My inspiration (September SinC-Up)

I recently became a member of ‘Sisters in Crime’, a service organization dedicated to promote the ongoing advancement, recognition and professional development of women crime writers. And wouldn’t you know it, I had no sooner sent in a check, than I got a writing assignment – an invitation to participate in September’s SinC-up for bloggers. (www.sistersincrime.org/bloghop)  So this week’s little missive actually will be about writing!

I would imagine that all writers are inspired by someone or something they have read – be it a childhood story that so stimulated the imagination that they embarked on wild adventures that they would later write about – or, perhaps, reading a gritty page-turner and realizing that that neighbor down the street who peers out the window with wild eyes through a crack in the curtain is a villain who needs a story.

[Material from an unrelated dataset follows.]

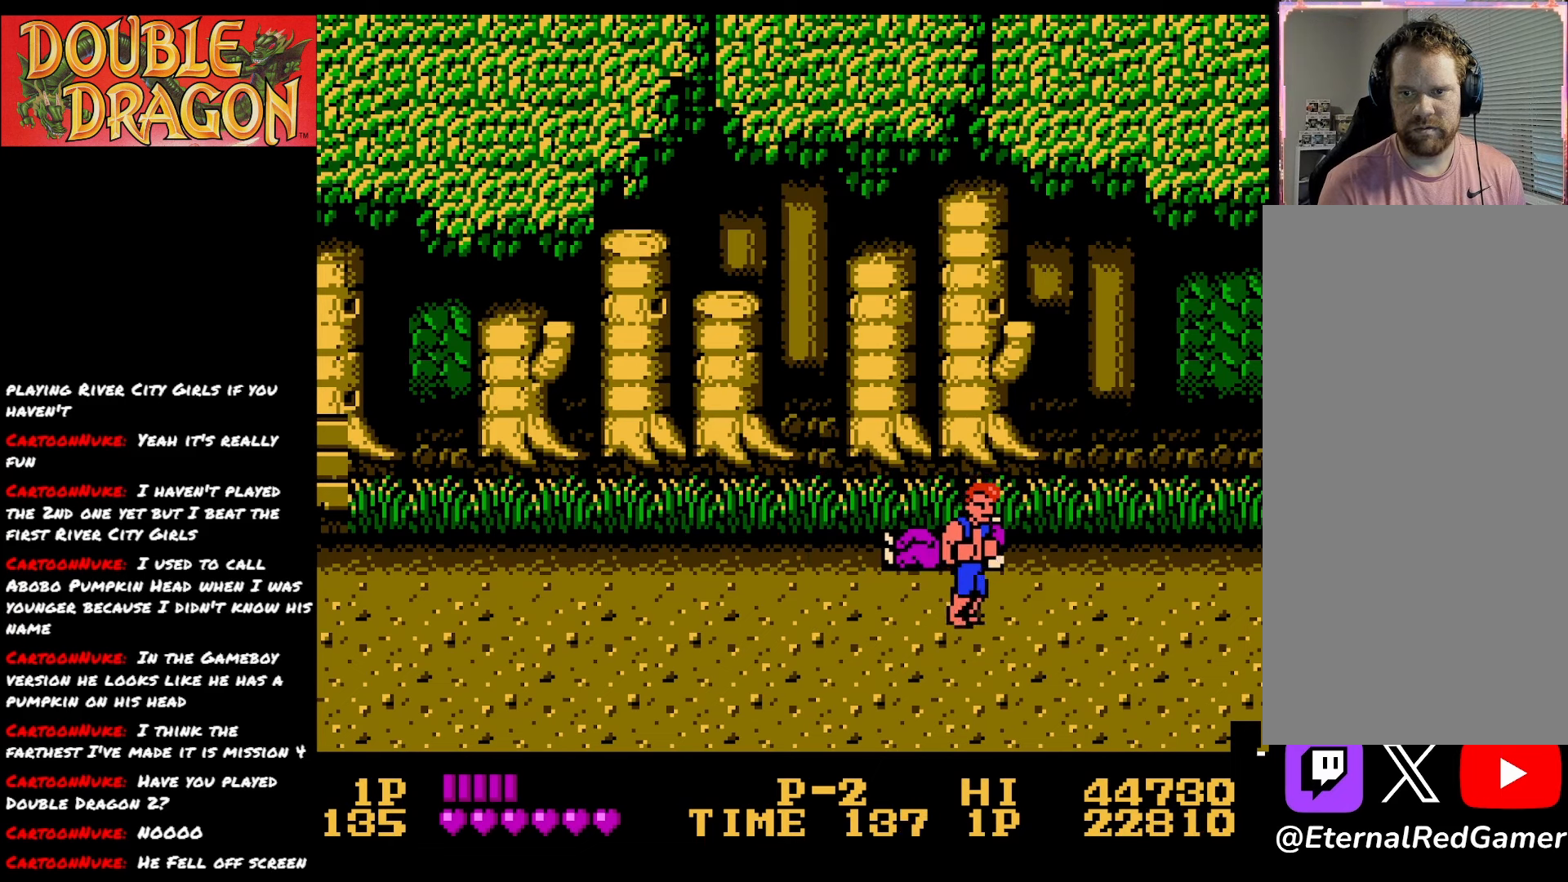
{"buttons": [], "right_stick": "center", "events": [[267, "DPAD_LEFT", "down"], [267, "DPAD_UP", "up"], [317, "DPAD_LEFT", "up"], [367, "A", "down"], [451, "A", "up"]]}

And I am no exception. There are two authors to whom I’m grateful. The first is Harper Lee who wrote with such poetry that every time I read To Kill a Mockingbird I am once again totally immersed in her beautiful words. The sounds, the smells, the ‘feel’ of Maycomb become so real that I can’t put it down, even at the twentieth reading! I will never write such a book. I spent years trying to find a story in my heart that equaled it when I finally dawned on me that I didn’t need to. It’s been done – perfectly.

But, I also realized what was most important to me about To Kill a Mockingbird.  Harper Lee made me want to write. It took a while, but at the ripe old age of fifty-nine, I finally found stories that I can tell in my own voice – cozy little mysteries. They’re not great American novels, but they are fun, little books that can take you out of yourself for a few hours. And with the stressful lives we all live, I think they serve a valuable purpose.

The second author who inspired me greatly was the one who actually gave me a kick start to write Roses and Daisies and Death, Oh My. Her name shall remain unrevealed for two reasons. The first reason is that I’ve forgotten it.

The second reason (and the reason I’ve forgotten it) is that the book she had written was so bad that I couldn’t bring myself to finish it. I complained loudly that “apparently anyone could get published and I wonder who she slept with to do so” or words to that effect. My charming husband, Tom, then said, “Well, why don’t you write one yourself?” And a book was born.

So thank you Miss Lee and Miss Unmemorable for the inspiration to craft words and the incentive to begin the process.